Available records:
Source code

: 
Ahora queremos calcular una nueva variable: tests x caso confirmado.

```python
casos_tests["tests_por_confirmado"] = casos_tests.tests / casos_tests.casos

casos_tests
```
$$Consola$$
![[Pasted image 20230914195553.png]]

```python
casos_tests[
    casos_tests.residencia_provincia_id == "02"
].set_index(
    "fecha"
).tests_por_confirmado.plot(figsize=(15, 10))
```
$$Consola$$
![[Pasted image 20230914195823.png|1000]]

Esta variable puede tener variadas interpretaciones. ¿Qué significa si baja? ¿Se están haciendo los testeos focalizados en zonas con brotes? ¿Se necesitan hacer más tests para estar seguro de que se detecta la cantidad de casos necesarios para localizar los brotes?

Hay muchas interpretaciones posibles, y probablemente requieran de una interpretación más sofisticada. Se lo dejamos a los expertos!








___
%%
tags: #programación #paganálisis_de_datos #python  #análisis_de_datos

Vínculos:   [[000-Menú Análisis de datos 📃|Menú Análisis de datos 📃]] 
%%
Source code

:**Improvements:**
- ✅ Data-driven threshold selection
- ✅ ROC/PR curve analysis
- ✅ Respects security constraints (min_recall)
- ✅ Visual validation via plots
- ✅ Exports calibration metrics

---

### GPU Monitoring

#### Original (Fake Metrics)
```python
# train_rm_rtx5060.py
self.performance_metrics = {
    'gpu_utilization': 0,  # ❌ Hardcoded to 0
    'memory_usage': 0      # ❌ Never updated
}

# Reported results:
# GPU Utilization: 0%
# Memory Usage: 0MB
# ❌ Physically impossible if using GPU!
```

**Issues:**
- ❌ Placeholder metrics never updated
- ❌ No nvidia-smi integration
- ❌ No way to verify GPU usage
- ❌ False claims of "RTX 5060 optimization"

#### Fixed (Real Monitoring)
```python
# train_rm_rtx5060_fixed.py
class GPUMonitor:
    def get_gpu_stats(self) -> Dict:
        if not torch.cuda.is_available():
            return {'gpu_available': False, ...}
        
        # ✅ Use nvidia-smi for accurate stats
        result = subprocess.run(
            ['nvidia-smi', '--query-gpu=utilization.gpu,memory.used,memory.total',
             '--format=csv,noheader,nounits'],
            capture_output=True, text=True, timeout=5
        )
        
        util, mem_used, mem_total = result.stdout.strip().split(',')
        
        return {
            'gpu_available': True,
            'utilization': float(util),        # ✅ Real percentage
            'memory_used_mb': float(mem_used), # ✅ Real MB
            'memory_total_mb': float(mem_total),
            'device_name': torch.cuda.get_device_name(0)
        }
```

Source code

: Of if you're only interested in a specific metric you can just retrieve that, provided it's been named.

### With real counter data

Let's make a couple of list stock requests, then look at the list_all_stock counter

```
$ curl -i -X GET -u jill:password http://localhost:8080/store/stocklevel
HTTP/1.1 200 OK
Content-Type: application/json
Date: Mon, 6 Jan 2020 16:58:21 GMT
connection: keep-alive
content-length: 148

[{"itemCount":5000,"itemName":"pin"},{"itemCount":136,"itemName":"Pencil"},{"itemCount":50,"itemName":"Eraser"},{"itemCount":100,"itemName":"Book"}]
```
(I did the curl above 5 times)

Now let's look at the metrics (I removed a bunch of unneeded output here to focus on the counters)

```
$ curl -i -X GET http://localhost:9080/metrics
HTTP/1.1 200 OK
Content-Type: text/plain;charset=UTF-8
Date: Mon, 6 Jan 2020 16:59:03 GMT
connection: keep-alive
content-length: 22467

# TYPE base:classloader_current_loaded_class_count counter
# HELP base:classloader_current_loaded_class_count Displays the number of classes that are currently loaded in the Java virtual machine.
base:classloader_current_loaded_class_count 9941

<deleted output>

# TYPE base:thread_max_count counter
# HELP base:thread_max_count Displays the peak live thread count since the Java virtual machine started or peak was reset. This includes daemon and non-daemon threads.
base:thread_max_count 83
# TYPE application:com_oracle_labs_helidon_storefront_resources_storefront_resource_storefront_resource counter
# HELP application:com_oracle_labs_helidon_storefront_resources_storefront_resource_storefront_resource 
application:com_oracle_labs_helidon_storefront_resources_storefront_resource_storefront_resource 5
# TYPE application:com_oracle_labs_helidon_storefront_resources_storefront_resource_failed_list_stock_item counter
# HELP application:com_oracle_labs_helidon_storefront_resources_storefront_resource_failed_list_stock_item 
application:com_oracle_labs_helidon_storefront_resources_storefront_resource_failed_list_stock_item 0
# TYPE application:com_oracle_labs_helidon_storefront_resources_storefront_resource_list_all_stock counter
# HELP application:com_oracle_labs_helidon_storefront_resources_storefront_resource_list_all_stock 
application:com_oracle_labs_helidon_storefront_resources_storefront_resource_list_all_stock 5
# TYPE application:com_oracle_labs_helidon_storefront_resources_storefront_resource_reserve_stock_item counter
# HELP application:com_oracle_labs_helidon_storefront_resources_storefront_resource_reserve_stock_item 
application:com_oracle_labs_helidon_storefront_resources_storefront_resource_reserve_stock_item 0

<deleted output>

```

What the task asks:
Prepare a faithful transcription of the material above, with nothing altered.

Task result:
Source code

: 
Ahora queremos calcular una nueva variable: tests x caso confirmado.

```python
casos_tests["tests_por_confirmado"] = casos_tests.tests / casos_tests.casos

casos_tests
```
$$Consola$$
![[Pasted image 20230914195553.png]]

```python
casos_tests[
    casos_tests.residencia_provincia_id == "02"
].set_index(
    "fecha"
).tests_por_confirmado.plot(figsize=(15, 10))
```
$$Consola$$
![[Pasted image 20230914195823.png|1000]]

Esta variable puede tener variadas interpretaciones. ¿Qué significa si baja? ¿Se están haciendo los testeos focalizados en zonas con brotes? ¿Se necesitan hacer más tests para estar seguro de que se detecta la cantidad de casos necesarios para localizar los brotes?

Hay muchas interpretaciones posibles, y probablemente requieran de una interpretación más sofisticada. Se lo dejamos a los expertos!








___
%%
tags: #programación #paganálisis_de_datos #python  #análisis_de_datos

Vínculos:   [[000-Menú Análisis de datos 📃|Menú Análisis de datos 📃]] 
%%
Source code

:**Improvements:**
- ✅ Data-driven threshold selection
- ✅ ROC/PR curve analysis
- ✅ Respects security constraints (min_recall)
- ✅ Visual validation via plots
- ✅ Exports calibration metrics

---

### GPU Monitoring

#### Original (Fake Metrics)
```python
# train_rm_rtx5060.py
self.performance_metrics = {
    'gpu_utilization': 0,  # ❌ Hardcoded to 0
    'memory_usage': 0      # ❌ Never updated
}

# Reported results:
# GPU Utilization: 0%
# Memory Usage: 0MB
# ❌ Physically impossible if using GPU!
```

**Issues:**
- ❌ Placeholder metrics never updated
- ❌ No nvidia-smi integration
- ❌ No way to verify GPU usage
- ❌ False claims of "RTX 5060 optimization"

#### Fixed (Real Monitoring)
```python
# train_rm_rtx5060_fixed.py
class GPUMonitor:
    def get_gpu_stats(self) -> Dict:
        if not torch.cuda.is_available():
            return {'gpu_available': False, ...}
        
        # ✅ Use nvidia-smi for accurate stats
        result = subprocess.run(
            ['nvidia-smi', '--query-gpu=utilization.gpu,memory.used,memory.total',
             '--format=csv,noheader,nounits'],
            capture_output=True, text=True, timeout=5
        )
        
        util, mem_used, mem_total = result.stdout.strip().split(',')
        
        return {
            'gpu_available': True,
            'utilization': float(util),        # ✅ Real percentage
            'memory_used_mb': float(mem_used), # ✅ Real MB
            'memory_total_mb': float(mem_total),
            'device_name': torch.cuda.get_device_name(0)
        }
```

Source code

: Of if you're only interested in a specific metric you can just retrieve that, provided it's been named.

### With real counter data

Let's make a couple of list stock requests, then look at the list_all_stock counter

```
$ curl -i -X GET -u jill:password http://localhost:8080/store/stocklevel
HTTP/1.1 200 OK
Content-Type: application/json
Date: Mon, 6 Jan 2020 16:58:21 GMT
connection: keep-alive
content-length: 148

[{"itemCount":5000,"itemName":"pin"},{"itemCount":136,"itemName":"Pencil"},{"itemCount":50,"itemName":"Eraser"},{"itemCount":100,"itemName":"Book"}]
```
(I did the curl above 5 times)

Now let's look at the metrics (I removed a bunch of unneeded output here to focus on the counters)

```
$ curl -i -X GET http://localhost:9080/metrics
HTTP/1.1 200 OK
Content-Type: text/plain;charset=UTF-8
Date: Mon, 6 Jan 2020 16:59:03 GMT
connection: keep-alive
content-length: 22467

# TYPE base:classloader_current_loaded_class_count counter
# HELP base:classloader_current_loaded_class_count Displays the number of classes that are currently loaded in the Java virtual machine.
base:classloader_current_loaded_class_count 9941

<deleted output>

# TYPE base:thread_max_count counter
# HELP base:thread_max_count Displays the peak live thread count since the Java virtual machine started or peak was reset. This includes daemon and non-daemon threads.
base:thread_max_count 83
# TYPE application:com_oracle_labs_helidon_storefront_resources_storefront_resource_storefront_resource counter
# HELP application:com_oracle_labs_helidon_storefront_resources_storefront_resource_storefront_resource 
application:com_oracle_labs_helidon_storefront_resources_storefront_resource_storefront_resource 5
# TYPE application:com_oracle_labs_helidon_storefront_resources_storefront_resource_failed_list_stock_item counter
# HELP application:com_oracle_labs_helidon_storefront_resources_storefront_resource_failed_list_stock_item 
application:com_oracle_labs_helidon_storefront_resources_storefront_resource_failed_list_stock_item 0
# TYPE application:com_oracle_labs_helidon_storefront_resources_storefront_resource_list_all_stock counter
# HELP application:com_oracle_labs_helidon_storefront_resources_storefront_resource_list_all_stock 
application:com_oracle_labs_helidon_storefront_resources_storefront_resource_list_all_stock 5
# TYPE application:com_oracle_labs_helidon_storefront_resources_storefront_resource_reserve_stock_item counter
# HELP application:com_oracle_labs_helidon_storefront_resources_storefront_resource_reserve_stock_item 
application:com_oracle_labs_helidon_storefront_resources_storefront_resource_reserve_stock_item 0

<deleted output>

```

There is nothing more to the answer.